Of course, if your insurance will pay for you to have an u/s at a private u/s facility (as long as they're diagnostic and not one of the "just to see your baby" places), maybe that would be a better route. I didn't see an OB at all during my last pregnancy, and it was HARD finding a place to do the u/s. We finally found one that's affiliated with a university hospital - they did a complete diagnostic u/s but we had to pay for it out of pocket (about $600.)
Best of luck making that decision!!
mom to Rachael, 9 ~ Milly, 5 ~ foster mom to R, 1
I really, really appreciate your reply. I kind of feel like I scared people off being neurotic and off base w/the naturalness of HB. I'm having such a hard time struggling with this decision. I am a lot more at ease w/not going than going, which is kind of pathetic but, understandable.
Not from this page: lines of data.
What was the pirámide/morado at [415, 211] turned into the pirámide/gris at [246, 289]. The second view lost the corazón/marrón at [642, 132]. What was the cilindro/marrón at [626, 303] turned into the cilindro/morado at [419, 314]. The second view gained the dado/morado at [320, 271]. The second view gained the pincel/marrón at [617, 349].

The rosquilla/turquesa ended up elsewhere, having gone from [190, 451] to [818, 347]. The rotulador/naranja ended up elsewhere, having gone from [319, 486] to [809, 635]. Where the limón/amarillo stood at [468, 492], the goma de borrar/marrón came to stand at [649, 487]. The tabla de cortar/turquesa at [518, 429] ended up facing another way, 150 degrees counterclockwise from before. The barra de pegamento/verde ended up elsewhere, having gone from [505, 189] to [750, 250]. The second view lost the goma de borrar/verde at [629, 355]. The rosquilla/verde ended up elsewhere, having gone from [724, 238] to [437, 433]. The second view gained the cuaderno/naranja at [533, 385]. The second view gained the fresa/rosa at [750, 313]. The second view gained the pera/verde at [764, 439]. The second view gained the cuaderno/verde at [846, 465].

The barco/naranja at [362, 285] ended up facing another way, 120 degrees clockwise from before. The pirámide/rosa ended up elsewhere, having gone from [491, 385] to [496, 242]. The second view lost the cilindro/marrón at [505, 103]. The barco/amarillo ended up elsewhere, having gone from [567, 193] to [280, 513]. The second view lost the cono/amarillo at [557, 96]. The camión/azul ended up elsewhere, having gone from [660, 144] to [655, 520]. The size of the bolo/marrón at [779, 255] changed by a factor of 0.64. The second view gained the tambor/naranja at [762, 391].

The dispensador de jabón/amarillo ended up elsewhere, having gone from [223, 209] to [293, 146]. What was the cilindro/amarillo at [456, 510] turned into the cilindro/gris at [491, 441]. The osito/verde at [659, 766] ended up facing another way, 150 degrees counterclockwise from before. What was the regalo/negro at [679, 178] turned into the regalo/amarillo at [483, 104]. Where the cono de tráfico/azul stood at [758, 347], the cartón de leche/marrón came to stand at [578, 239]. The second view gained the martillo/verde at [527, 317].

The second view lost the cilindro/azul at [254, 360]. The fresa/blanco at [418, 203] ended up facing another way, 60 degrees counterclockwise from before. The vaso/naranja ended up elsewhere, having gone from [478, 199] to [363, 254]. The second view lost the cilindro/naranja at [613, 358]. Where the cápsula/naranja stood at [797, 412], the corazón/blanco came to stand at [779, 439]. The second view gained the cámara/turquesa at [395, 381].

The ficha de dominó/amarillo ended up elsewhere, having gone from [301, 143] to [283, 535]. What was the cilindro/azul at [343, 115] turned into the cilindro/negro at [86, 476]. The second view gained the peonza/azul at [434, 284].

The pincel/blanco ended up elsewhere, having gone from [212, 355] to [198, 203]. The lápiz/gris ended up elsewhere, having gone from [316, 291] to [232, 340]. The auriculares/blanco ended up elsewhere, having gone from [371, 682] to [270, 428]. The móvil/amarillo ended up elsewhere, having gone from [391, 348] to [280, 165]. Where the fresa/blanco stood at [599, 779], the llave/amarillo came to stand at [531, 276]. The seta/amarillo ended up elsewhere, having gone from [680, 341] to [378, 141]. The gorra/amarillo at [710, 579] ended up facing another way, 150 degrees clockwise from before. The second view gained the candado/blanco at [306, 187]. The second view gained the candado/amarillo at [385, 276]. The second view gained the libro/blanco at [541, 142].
If this baby does have the kidney/ureter problem, I'm not going to be too worried but, I'd like to know so when the baby is crying, I know why. It's a fairly common thing to happen but, w/our last baby, they put us through the wringer, only to find out it totally wasn't necessary to induce over that (per the perinatologist and pediatrician) and we went through so much unnecessary diagnostics on the baby that we should never have agreed to. It's a self resolving thing in most cases.
And about the high bp, I don't eat meat, which could be one of the things contributing to it but, not one Dr. has even asked. I just don't feel comfortable taking 3 horse pills every day, for the rest of my life that "relaxes" my veins. And going to the Dr. stresses me out, whether they're the coolest or not. LOL
I should look into what kind of private places might take our ins. for an u/s. I'm not sure I'd go back to the MW or Dr. after the u/s, regardless. The previous OB/Gyn had me going 3x a week, mostly to weigh me (upsetting enough when you're huge) and to have me sit in a room & do NSTs. Most of the time, she'd threaten to induce or send me over to the hospital for more testing. Agh.
I just want some inner peace w/this pregnancy & delivery. DH says just to lay low and stay home & we'll UC and he says we'll just get a regular u/s done privately.